Return every line of the records below that contains the string "bersih". Matching is case-sensitive.

--------------------------------------------------

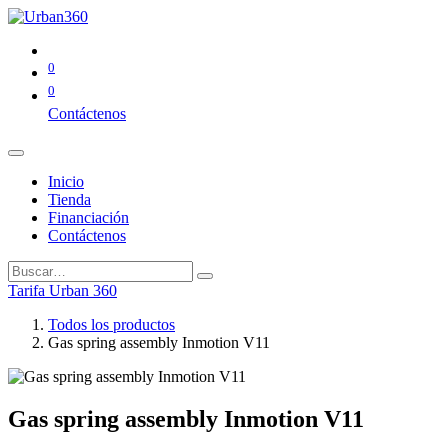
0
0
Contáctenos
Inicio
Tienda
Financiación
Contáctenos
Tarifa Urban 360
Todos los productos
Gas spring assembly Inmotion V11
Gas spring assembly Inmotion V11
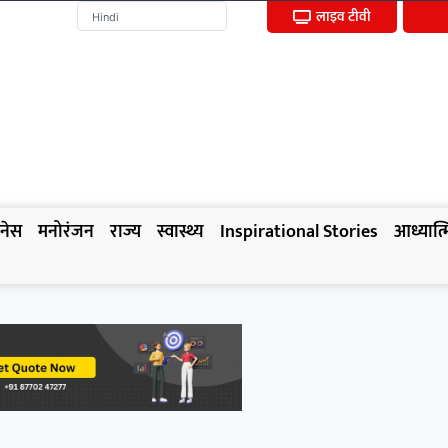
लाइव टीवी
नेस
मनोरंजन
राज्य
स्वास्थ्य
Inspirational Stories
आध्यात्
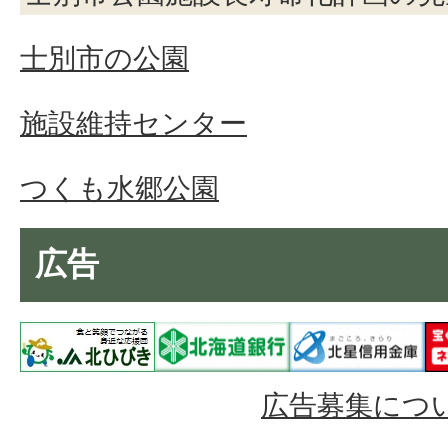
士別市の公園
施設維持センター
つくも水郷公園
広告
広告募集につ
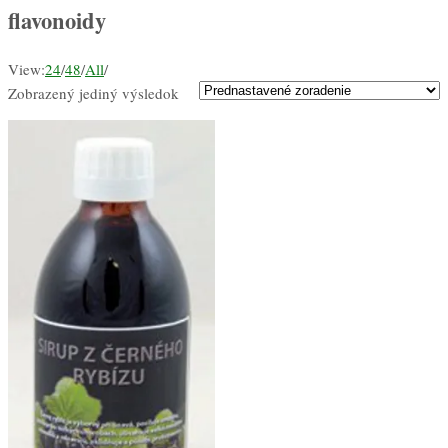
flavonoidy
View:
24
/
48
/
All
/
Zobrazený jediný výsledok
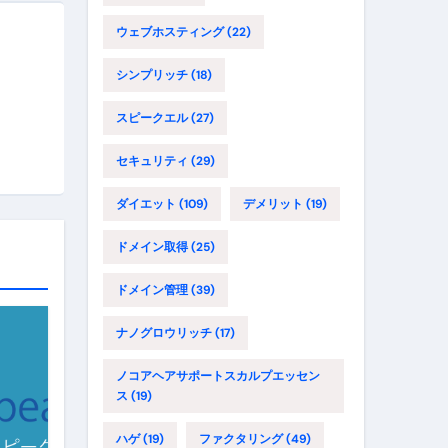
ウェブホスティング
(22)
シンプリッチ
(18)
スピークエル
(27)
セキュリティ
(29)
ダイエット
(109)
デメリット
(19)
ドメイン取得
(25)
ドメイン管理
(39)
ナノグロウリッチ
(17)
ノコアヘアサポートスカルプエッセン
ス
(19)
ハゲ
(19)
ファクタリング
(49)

--------------------------------------------------

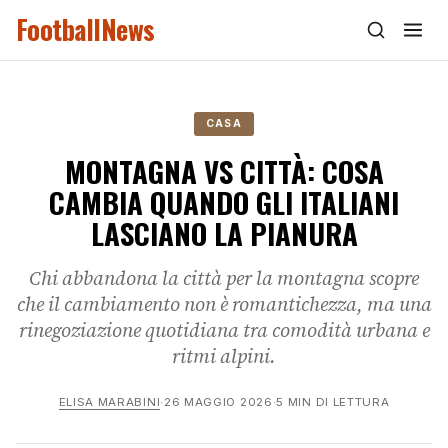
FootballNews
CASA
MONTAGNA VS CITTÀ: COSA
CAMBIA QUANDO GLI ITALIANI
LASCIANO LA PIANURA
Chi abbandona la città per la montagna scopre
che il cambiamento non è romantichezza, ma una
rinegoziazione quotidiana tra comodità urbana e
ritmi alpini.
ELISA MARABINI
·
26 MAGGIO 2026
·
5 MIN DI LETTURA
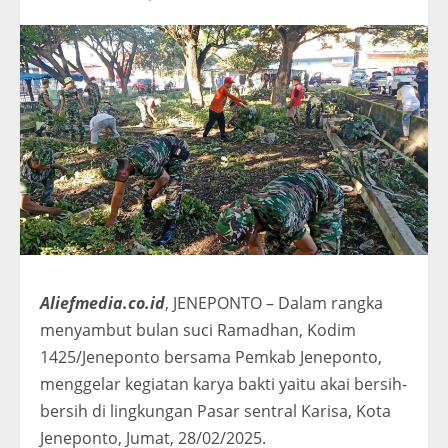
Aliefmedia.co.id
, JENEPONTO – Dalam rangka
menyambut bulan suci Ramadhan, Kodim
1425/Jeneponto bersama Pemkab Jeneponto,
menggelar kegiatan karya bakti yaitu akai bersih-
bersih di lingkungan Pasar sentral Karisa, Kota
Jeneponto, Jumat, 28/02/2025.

--------------------------------------------------

Response to this task –
menggelar kegiatan karya bakti yaitu akai bersih-
bersih di lingkungan Pasar sentral Karisa, Kota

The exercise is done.